▶ _WORK INSTRUCTIONS_: Write out every item below line for line, leaving the pictures out of your answer.

(Rows from a dataset)
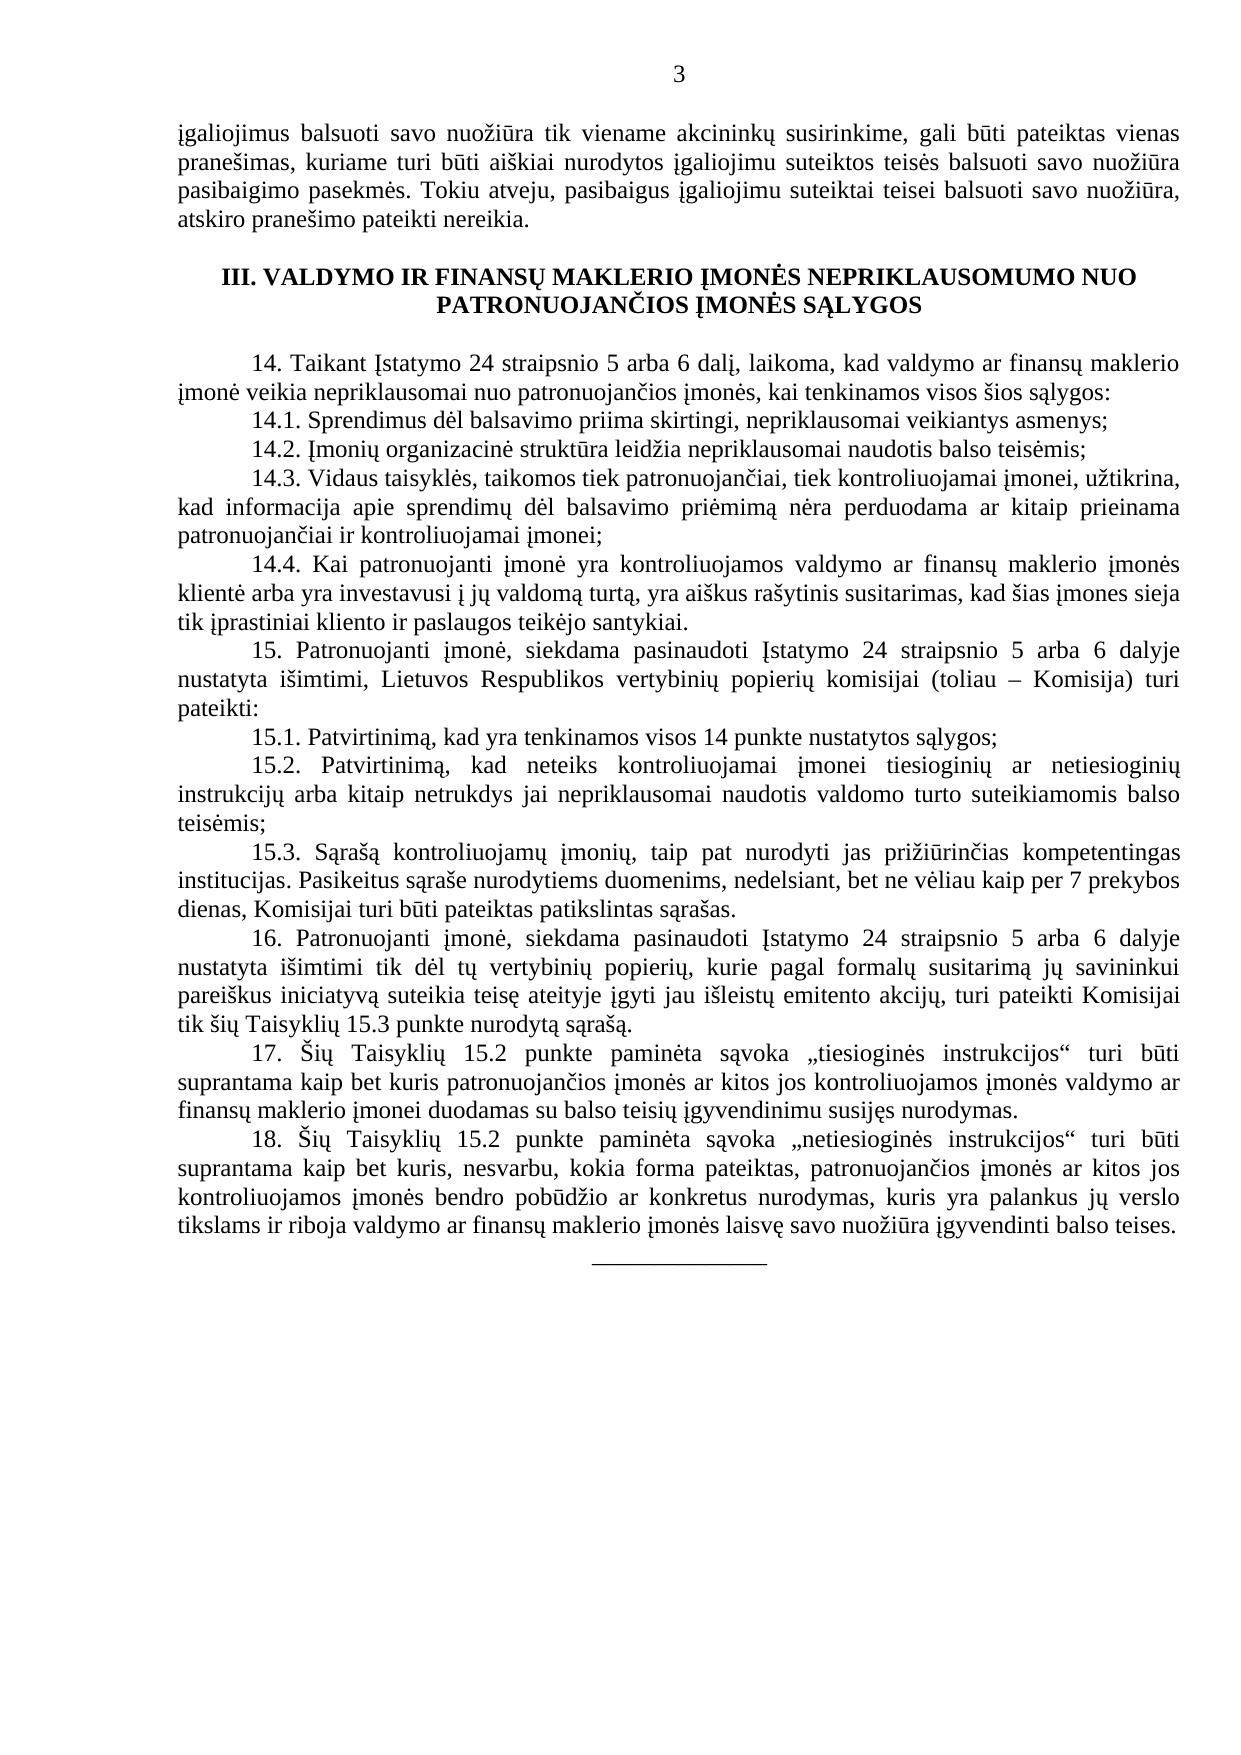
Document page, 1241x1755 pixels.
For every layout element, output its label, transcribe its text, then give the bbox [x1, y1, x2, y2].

text 14.2. Įmonių organizacinė struktūra leidžia nepriklausomai naudotis balso teisėmis; [177, 434, 1181, 463]
text III. VALDYMO IR FINANSŲ MAKLERIO ĮMONĖS NEPRIKLAUSOMUMO NUO PATRONUOJANČIOS ĮMONĖS SĄLYGOS [177, 262, 1181, 319]
text 14.4. Kai patronuojanti įmonė yra kontroliuojamos valdymo ar finansų maklerio įmonės klientė arba yra investavusi į jų valdomą turtą, yra aiškus rašytinis susitarimas, kad šias įmones sieja tik įprastiniai kliento ir paslaugos teikėjo santykiai. [177, 549, 1181, 636]
text 15.3. Sąrašą kontroliuojamų įmonių, taip pat nurodyti jas prižiūrinčias kompetentingas institucijas. Pasikeitus sąraše nurodytiems duomenims, nedelsiant, bet ne vėliau kaip per 7 prekybos dienas, Komisijai turi būti pateiktas patikslintas sąrašas. [177, 837, 1181, 923]
text 14. Taikant Įstatymo 24 straipsnio 5 arba 6 dalį, laikoma, kad valdymo ar finansų maklerio įmonė veikia nepriklausomai nuo patronuojančios įmonės, kai tenkinamos visos šios sąlygos: [177, 348, 1181, 406]
text 15. Patronuojanti įmonė, siekdama pasinaudoti Įstatymo 24 straipsnio 5 arba 6 dalyje nustatyta išimtimi, Lietuvos Respublikos vertybinių popierių komisijai (toliau – Komisija) turi pateikti: [177, 636, 1181, 722]
text 16. Patronuojanti įmonė, siekdama pasinaudoti Įstatymo 24 straipsnio 5 arba 6 dalyje nustatyta išimtimi tik dėl tų vertybinių popierių, kurie pagal formalų susitarimą jų savininkui pareiškus iniciatyvą suteikia teisę ateityje įgyti jau išleistų emitento akcijų, turi pateikti Komisijai tik šių Taisyklių 15.3 punkte nurodytą sąrašą. [177, 923, 1181, 1038]
text 15.1. Patvirtinimą, kad yra tenkinamos visos 14 punkte nustatytos sąlygos; [177, 722, 1181, 751]
text 17. Šių Taisyklių 15.2 punkte paminėta sąvoka „tiesioginės instrukcijos“ turi būti suprantama kaip bet kuris patronuojančios įmonės ar kitos jos kontroliuojamos įmonės valdymo ar finansų maklerio įmonei duodamas su balso teisių įgyvendinimu susijęs nurodymas. [177, 1038, 1181, 1124]
text 14.3. Vidaus taisyklės, taikomos tiek patronuojančiai, tiek kontroliuojamai įmonei, užtikrina, kad informacija apie sprendimų dėl balsavimo priėmimą nėra perduodama ar kitaip prieinama patronuojančiai ir kontroliuojamai įmonei; [177, 463, 1181, 549]
text ______________ [177, 1239, 1181, 1268]
text 15.2. Patvirtinimą, kad neteiks kontroliuojamai įmonei tiesioginių ar netiesioginių instrukcijų arba kitaip netrukdys jai nepriklausomai naudotis valdomo turto suteikiamomis balso teisėmis; [177, 751, 1181, 837]
text 18. Šių Taisyklių 15.2 punkte paminėta sąvoka „netiesioginės instrukcijos“ turi būti suprantama kaip bet kuris, nesvarbu, kokia forma pateiktas, patronuojančios įmonės ar kitos jos kontroliuojamos įmonės bendro pobūdžio ar konkretus nurodymas, kuris yra palankus jų verslo tikslams ir riboja valdymo ar finansų maklerio įmonės laisvę savo nuožiūra įgyvendinti balso teises. [177, 1124, 1181, 1239]
text 14.1. Sprendimus dėl balsavimo priima skirtingi, nepriklausomai veikiantys asmenys; [177, 406, 1181, 434]
text įgaliojimus balsuoti savo nuožiūra tik viename akcininkų susirinkime, gali būti pateiktas vienas pranešimas, kuriame turi būti aiškiai nurodytos įgaliojimu suteiktos teisės balsuoti savo nuožiūra pasibaigimo pasekmės. Tokiu atveju, pasibaigus įgaliojimu suteiktai teisei balsuoti savo nuožiūra, atskiro pranešimo pateikti nereikia. [177, 118, 1181, 233]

▶ _OUTPUT BELOW_:
Document page, 1241x1755 pixels.
For every layout element, output its label, transcribe its text, then give the bbox [x1, y1, x2, y2].

text 14.2. Įmonių organizacinė struktūra leidžia nepriklausomai naudotis balso teisėmis; [177, 434, 1181, 463]
text III. VALDYMO IR FINANSŲ MAKLERIO ĮMONĖS NEPRIKLAUSOMUMO NUO PATRONUOJANČIOS ĮMONĖS SĄLYGOS [177, 262, 1181, 319]
text 14.4. Kai patronuojanti įmonė yra kontroliuojamos valdymo ar finansų maklerio įmonės klientė arba yra investavusi į jų valdomą turtą, yra aiškus rašytinis susitarimas, kad šias įmones sieja tik įprastiniai kliento ir paslaugos teikėjo santykiai. [177, 549, 1181, 636]
text 15.3. Sąrašą kontroliuojamų įmonių, taip pat nurodyti jas prižiūrinčias kompetentingas institucijas. Pasikeitus sąraše nurodytiems duomenims, nedelsiant, bet ne vėliau kaip per 7 prekybos dienas, Komisijai turi būti pateiktas patikslintas sąrašas. [177, 837, 1181, 923]
text 14. Taikant Įstatymo 24 straipsnio 5 arba 6 dalį, laikoma, kad valdymo ar finansų maklerio įmonė veikia nepriklausomai nuo patronuojančios įmonės, kai tenkinamos visos šios sąlygos: [177, 348, 1181, 406]
text 15. Patronuojanti įmonė, siekdama pasinaudoti Įstatymo 24 straipsnio 5 arba 6 dalyje nustatyta išimtimi, Lietuvos Respublikos vertybinių popierių komisijai (toliau – Komisija) turi pateikti: [177, 636, 1181, 722]
text 16. Patronuojanti įmonė, siekdama pasinaudoti Įstatymo 24 straipsnio 5 arba 6 dalyje nustatyta išimtimi tik dėl tų vertybinių popierių, kurie pagal formalų susitarimą jų savininkui pareiškus iniciatyvą suteikia teisę ateityje įgyti jau išleistų emitento akcijų, turi pateikti Komisijai tik šių Taisyklių 15.3 punkte nurodytą sąrašą. [177, 923, 1181, 1038]
text 15.1. Patvirtinimą, kad yra tenkinamos visos 14 punkte nustatytos sąlygos; [177, 722, 1181, 751]
text 17. Šių Taisyklių 15.2 punkte paminėta sąvoka „tiesioginės instrukcijos“ turi būti suprantama kaip bet kuris patronuojančios įmonės ar kitos jos kontroliuojamos įmonės valdymo ar finansų maklerio įmonei duodamas su balso teisių įgyvendinimu susijęs nurodymas. [177, 1038, 1181, 1124]
text 14.3. Vidaus taisyklės, taikomos tiek patronuojančiai, tiek kontroliuojamai įmonei, užtikrina, kad informacija apie sprendimų dėl balsavimo priėmimą nėra perduodama ar kitaip prieinama patronuojančiai ir kontroliuojamai įmonei; [177, 463, 1181, 549]
text ______________ [177, 1239, 1181, 1268]
text 15.2. Patvirtinimą, kad neteiks kontroliuojamai įmonei tiesioginių ar netiesioginių instrukcijų arba kitaip netrukdys jai nepriklausomai naudotis valdomo turto suteikiamomis balso teisėmis; [177, 751, 1181, 837]
text 18. Šių Taisyklių 15.2 punkte paminėta sąvoka „netiesioginės instrukcijos“ turi būti suprantama kaip bet kuris, nesvarbu, kokia forma pateiktas, patronuojančios įmonės ar kitos jos kontroliuojamos įmonės bendro pobūdžio ar konkretus nurodymas, kuris yra palankus jų verslo tikslams ir riboja valdymo ar finansų maklerio įmonės laisvę savo nuožiūra įgyvendinti balso teises. [177, 1124, 1181, 1239]
text 14.1. Sprendimus dėl balsavimo priima skirtingi, nepriklausomai veikiantys asmenys; [177, 406, 1181, 434]
text įgaliojimus balsuoti savo nuožiūra tik viename akcininkų susirinkime, gali būti pateiktas vienas pranešimas, kuriame turi būti aiškiai nurodytos įgaliojimu suteiktos teisės balsuoti savo nuožiūra pasibaigimo pasekmės. Tokiu atveju, pasibaigus įgaliojimu suteiktai teisei balsuoti savo nuožiūra, atskiro pranešimo pateikti nereikia. [177, 118, 1181, 233]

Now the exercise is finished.